Data items:
——
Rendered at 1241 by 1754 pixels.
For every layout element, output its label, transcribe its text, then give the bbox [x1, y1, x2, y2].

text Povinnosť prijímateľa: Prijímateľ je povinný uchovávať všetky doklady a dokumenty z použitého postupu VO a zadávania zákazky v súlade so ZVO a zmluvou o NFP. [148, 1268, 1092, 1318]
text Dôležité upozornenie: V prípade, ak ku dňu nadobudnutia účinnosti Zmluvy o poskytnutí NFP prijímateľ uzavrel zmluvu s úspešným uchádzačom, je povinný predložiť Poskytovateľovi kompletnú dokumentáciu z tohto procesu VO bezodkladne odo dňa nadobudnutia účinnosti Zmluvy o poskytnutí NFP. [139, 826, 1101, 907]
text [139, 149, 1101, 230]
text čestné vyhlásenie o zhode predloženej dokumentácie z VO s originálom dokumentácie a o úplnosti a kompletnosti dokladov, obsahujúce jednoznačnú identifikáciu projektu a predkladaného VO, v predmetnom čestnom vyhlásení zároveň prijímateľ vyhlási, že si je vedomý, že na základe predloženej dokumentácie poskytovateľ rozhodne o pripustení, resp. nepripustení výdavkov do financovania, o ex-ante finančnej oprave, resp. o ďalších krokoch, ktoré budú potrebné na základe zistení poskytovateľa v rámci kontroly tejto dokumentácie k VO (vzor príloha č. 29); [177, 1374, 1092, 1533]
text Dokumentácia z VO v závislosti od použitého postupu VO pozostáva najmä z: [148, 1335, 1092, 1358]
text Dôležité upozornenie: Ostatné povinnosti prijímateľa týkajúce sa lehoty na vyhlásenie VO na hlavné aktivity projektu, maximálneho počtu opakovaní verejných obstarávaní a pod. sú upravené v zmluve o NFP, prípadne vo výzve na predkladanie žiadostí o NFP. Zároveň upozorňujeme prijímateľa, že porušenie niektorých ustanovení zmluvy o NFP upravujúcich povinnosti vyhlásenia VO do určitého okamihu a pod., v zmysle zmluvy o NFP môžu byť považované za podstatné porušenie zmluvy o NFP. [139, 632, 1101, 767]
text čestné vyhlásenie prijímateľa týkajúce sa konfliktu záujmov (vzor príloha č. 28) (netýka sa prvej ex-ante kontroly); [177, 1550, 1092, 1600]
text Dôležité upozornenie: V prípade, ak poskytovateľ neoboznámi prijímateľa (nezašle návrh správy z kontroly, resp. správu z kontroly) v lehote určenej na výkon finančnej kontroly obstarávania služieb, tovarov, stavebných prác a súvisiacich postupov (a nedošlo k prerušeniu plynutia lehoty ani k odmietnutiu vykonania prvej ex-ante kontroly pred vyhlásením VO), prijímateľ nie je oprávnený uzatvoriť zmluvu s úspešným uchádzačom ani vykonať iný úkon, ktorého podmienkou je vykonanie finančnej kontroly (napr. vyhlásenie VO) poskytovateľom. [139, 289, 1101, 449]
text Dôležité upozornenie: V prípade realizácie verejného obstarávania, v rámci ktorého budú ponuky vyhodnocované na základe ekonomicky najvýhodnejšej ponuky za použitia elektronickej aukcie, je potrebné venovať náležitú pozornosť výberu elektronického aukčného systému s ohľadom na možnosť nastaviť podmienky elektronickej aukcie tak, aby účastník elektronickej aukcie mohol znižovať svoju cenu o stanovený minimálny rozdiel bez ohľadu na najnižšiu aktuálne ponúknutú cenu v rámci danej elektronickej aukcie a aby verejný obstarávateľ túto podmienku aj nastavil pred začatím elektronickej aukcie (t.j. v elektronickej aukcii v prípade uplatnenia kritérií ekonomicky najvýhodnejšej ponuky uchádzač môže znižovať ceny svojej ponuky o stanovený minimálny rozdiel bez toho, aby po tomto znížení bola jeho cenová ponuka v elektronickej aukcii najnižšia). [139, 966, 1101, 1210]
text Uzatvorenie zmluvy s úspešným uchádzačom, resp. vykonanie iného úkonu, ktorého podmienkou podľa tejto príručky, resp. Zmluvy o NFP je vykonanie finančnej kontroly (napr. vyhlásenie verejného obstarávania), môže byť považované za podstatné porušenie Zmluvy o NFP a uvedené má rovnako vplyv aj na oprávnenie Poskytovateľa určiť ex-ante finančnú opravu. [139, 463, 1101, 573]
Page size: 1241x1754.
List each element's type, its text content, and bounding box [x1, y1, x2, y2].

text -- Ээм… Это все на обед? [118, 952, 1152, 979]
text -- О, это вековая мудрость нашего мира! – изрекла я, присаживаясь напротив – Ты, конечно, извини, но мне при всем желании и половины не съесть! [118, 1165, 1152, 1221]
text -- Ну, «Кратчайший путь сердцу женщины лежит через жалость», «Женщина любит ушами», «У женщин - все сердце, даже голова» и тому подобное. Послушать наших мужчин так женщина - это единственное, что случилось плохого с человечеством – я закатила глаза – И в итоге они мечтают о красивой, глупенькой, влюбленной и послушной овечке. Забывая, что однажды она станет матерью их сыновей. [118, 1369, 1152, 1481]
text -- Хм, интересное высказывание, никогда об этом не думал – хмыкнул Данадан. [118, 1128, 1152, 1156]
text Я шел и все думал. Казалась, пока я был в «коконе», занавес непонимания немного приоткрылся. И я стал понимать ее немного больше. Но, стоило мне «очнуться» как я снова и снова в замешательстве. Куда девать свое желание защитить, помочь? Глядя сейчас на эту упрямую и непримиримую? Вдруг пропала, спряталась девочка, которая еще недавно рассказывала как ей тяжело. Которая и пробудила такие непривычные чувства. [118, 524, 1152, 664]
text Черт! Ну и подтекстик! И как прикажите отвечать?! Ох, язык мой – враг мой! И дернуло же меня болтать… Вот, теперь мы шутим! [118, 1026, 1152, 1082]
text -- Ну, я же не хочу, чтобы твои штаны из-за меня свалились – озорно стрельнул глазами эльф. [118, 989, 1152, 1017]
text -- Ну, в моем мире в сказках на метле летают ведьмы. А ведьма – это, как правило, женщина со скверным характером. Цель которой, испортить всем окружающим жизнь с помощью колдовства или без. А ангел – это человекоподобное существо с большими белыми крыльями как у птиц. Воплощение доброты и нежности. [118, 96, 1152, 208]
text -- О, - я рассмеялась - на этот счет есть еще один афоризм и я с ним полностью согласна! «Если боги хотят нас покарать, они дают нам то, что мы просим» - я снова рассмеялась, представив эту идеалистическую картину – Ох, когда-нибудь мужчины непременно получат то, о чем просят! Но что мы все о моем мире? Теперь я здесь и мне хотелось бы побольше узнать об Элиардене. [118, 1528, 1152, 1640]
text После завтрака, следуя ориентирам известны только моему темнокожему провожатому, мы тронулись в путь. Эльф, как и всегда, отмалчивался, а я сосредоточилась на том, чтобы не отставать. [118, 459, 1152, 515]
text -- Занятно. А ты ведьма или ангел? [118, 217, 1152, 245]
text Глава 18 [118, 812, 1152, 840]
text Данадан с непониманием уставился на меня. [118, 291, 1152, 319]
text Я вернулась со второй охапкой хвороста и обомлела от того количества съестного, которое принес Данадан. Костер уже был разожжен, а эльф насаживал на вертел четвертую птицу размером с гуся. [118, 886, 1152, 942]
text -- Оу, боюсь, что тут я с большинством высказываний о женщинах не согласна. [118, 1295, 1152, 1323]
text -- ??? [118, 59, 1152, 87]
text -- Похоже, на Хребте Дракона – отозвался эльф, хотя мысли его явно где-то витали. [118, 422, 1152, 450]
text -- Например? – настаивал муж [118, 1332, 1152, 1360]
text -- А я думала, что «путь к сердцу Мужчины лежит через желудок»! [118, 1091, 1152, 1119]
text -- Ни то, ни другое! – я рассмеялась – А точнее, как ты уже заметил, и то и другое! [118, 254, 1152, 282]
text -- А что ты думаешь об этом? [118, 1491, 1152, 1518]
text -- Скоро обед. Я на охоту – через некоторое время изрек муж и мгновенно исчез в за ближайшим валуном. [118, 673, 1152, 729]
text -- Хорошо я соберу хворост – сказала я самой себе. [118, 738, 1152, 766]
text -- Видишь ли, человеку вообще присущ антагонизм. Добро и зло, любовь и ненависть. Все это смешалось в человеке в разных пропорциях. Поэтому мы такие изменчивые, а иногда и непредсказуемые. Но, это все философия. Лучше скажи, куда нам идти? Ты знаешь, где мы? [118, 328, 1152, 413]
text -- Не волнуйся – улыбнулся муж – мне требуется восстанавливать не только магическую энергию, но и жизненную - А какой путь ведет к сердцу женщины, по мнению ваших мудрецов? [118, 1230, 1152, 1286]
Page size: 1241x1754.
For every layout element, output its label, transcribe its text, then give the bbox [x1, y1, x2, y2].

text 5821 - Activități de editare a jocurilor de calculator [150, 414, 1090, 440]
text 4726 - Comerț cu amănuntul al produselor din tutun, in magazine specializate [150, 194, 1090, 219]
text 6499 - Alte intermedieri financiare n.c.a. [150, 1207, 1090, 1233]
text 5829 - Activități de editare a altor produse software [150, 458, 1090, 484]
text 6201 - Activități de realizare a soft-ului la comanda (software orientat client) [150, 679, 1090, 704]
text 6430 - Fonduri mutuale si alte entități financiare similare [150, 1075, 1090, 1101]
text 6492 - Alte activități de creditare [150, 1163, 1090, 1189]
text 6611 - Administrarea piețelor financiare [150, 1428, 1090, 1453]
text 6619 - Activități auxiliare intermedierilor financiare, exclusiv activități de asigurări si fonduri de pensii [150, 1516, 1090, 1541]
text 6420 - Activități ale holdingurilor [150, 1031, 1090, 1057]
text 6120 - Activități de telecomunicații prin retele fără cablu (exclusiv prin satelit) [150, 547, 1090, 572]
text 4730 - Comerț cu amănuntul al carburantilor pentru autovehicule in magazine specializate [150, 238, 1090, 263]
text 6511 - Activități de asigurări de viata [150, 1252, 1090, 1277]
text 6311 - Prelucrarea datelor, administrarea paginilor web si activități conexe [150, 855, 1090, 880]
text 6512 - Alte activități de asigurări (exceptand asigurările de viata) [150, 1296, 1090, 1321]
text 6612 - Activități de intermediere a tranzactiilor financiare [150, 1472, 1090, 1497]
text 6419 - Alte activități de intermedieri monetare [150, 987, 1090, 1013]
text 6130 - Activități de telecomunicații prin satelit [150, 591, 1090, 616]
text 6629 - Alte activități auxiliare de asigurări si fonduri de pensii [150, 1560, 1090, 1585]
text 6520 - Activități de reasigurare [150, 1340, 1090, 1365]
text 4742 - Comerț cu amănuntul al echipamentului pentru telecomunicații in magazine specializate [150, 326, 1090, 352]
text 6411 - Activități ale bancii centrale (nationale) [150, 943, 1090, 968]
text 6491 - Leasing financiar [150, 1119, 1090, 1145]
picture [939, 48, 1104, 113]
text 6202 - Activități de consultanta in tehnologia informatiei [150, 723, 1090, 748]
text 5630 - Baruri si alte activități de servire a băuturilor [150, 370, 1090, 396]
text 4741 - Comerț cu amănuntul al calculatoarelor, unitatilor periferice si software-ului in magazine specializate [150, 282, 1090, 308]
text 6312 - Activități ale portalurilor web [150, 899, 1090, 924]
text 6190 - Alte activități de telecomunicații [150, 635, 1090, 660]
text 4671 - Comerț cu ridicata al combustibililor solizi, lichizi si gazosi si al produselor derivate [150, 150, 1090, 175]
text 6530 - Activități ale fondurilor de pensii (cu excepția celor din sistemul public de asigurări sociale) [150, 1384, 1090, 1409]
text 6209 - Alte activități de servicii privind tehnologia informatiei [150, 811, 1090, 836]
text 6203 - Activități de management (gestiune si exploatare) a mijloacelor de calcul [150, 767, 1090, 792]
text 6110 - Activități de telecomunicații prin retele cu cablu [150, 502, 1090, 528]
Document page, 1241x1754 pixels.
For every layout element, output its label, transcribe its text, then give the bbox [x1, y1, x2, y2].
——
ABOUT THIS EXERCISE: Please return only the lines from the one that contains "Document page, 1241x1754 pixels." through the final line of the entries, each exactly as written.

ANSWER TO THE PROBLEM:
Document page, 1241x1754 pixels.
For every layout element, output its label, transcribe its text, then give the bbox [x1, y1, x2, y2].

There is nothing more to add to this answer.